== 文件摘錄 ==
終極指南：構建用於檢測汽車損壞的Mask R-CNN模型（附Python演練）

阿新 • • 發佈：2019-01-08

介紹

計算機視覺領域的應用繼續令人驚歎著。從檢測視訊中的目標到計算人群中的人數，計算機視覺似乎沒有無法克服的挑戰。

這篇文章的目的是建立一個自定義Mask R-CNN模型，可以檢測汽車上的損壞區域（參見上面的影象示例）。這種模型的基本應用場景為，如果使用者可以上傳照片並且可以評估來自他們的損害，保險公司可以使用它來更快地處理索賠。如果貸方承銷汽車貸款，特別是二手車，也可以使用這種模式。

什麼是MaskR-CNN？

Mask R-CNN是一個例項分割模型，它允許我們識別目標類別的畫素位置。“例項分割”意味著對場景內的各個目標進行分段，無論它們是否屬於同一型別- 即識別單個車輛，人員等。檢視以下在COCO 資料集上訓練的Mask-RCNN模型的GIF 。如你所見，它可以識別汽車，人員，水果等的畫素位置。

Mask R-CNN不同於經典目標檢測模型–Faster R-CNN等，除了識別類別及其邊界框位置之外，還可以對邊界框中與該類別對應的畫素區域進行著色。那麼哪些任務需要這些額外的細節呢？我能想到的一些例子是：

自動駕駛汽車需要知道道路的確切畫素位置; 其他汽車也可以據此避免碰撞
機器人可能需要他們想要拾取的物體的畫素位置（這裡可以聯想到亞馬遜的無人機）

Mask R-CNN的工作原理

在我們構建Mask R-CNN模型之前，讓我們首先了解它是如何工作的。理解Mask R-CNN的一個好的方式是把它看作一個混合的Faster R-CNN，一個可以進行目標檢測（類別+邊界框）和可以實現畫素級別標註的FCN（完全卷積網路）的組合。見下圖：

Mask RCNN是Faster RCNN和FCN的組合

Mask R-CNN在概念上很簡單：首先使用Faster R-CNN為每個候選目標提供兩個輸出，一個類別標籤和一個邊界框偏移; 同時，添加了第三個輸出目標Mask的分支- 一個二進位制Mask，用於表明目標在邊界框中的畫素位置；另外，額外的Mask輸出與類別和邊界框輸出不同，需要提取目標更精細的空間佈局。為此，Mask R-CNN使用下面描述的 Fully Convolution Network（FCN）。
===
== 資料記錄 ==
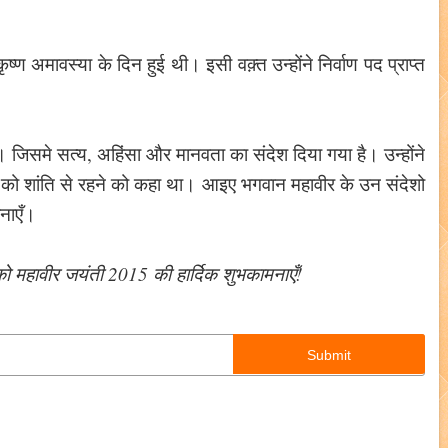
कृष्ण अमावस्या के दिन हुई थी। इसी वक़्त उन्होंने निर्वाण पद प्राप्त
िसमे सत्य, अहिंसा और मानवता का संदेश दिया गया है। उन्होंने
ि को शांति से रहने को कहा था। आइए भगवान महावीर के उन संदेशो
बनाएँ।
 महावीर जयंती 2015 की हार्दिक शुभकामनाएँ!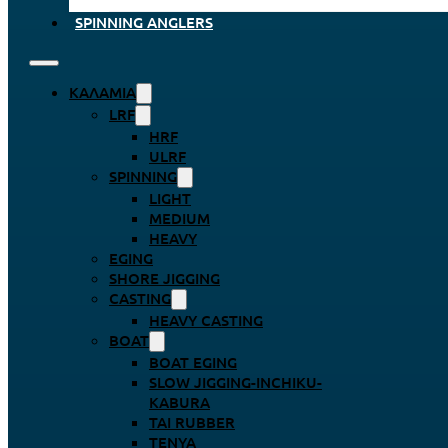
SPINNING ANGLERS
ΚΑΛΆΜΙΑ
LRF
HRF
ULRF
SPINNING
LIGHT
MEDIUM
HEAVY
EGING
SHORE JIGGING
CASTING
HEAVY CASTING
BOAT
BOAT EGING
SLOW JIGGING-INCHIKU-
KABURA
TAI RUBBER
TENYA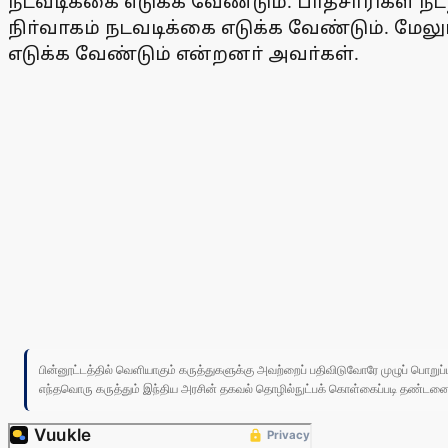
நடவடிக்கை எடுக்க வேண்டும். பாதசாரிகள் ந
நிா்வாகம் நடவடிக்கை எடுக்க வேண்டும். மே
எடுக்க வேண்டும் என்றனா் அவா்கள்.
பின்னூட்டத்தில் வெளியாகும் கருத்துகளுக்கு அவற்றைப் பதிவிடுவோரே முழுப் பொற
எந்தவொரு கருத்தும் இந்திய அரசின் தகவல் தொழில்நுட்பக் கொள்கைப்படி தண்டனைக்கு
===
== 資料記錄 ==
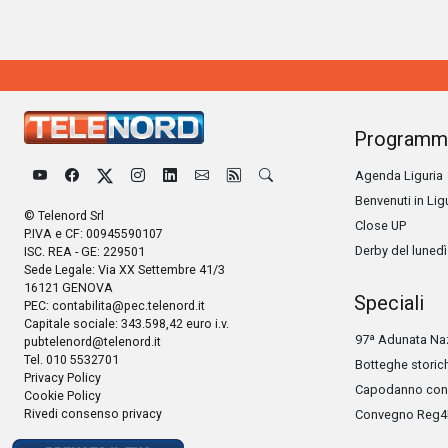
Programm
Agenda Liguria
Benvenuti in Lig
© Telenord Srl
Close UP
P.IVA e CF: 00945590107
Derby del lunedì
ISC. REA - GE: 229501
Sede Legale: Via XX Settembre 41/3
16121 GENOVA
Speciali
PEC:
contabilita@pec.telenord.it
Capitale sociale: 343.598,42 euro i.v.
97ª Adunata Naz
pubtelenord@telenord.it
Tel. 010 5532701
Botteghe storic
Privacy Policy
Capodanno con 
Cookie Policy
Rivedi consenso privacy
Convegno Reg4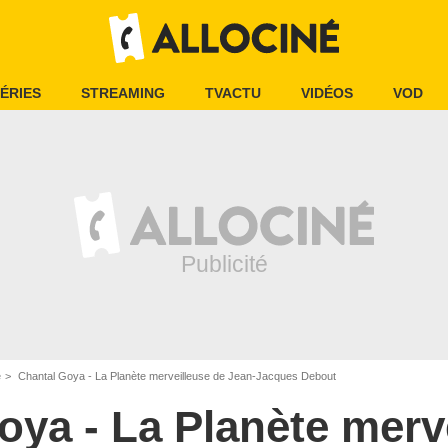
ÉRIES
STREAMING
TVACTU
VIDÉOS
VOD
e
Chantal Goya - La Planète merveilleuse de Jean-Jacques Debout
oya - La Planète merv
===
接著寫那篇講用 Mask R-CNN 檢測汽車損壞的文章，從它停下的地方往下寫。 上面這些行取自另一個來源，與文件摘錄無關。

FCN是一種用於進行語義分割的流行演算法。該模型使用多種卷積和最大池化層來首先將影象解壓縮到其原始大小的1/32。然後，它在此粒度級別進行類別預測。最後，它使用了上取樣和反捲積層來將影象大小調整為原始尺寸。

因此，簡而言之，我們可以說Mask R-CNN網路架構結合了兩個網路- Faster R-CNN和FCN。模型的損失函式是進行分類，生成邊界框和生成mask的總損失。

Mask RCNN還有一些額外的改進，使其比FCN更精確。可以在論文中

如何構建用於汽車損傷檢測的Mask R-CNN模型

為了構建自定義Mask R-CNN，我們將參考 Matterport Github儲存庫（）。雖然在最新TensorFlow目標檢測庫也提供了構建Mask R-CNN的選項，但是在使用的過程很容易遇到報錯：TensorFlow版本，object detection版本，Mask格式等都是報錯的可能原因。在這裡推薦使用 Matterport Github儲存庫。

收集資料

在本次練習中，我從Google收集了66張受損車輛的影象（50張訓練集和16張驗證集）。看看下面的一些例子。

註釋資料

Mask R-CNN模型要求使用者註釋影象並識別損壞區域。我使用的註釋工具是VGG Image Annotator - v 1.0.6。可以使用此連結

建立完所有註釋後，可以下載註釋並以json格式儲存。您可以在此我儲存庫下customImages資料夾裡檢視我的儲存庫中的影象和註釋。

訓練模型

現在我們開始訓練模型的。首先克隆’Matterport Mask R-CNN’儲存庫

接下來我們將載入我們的影象和註釋。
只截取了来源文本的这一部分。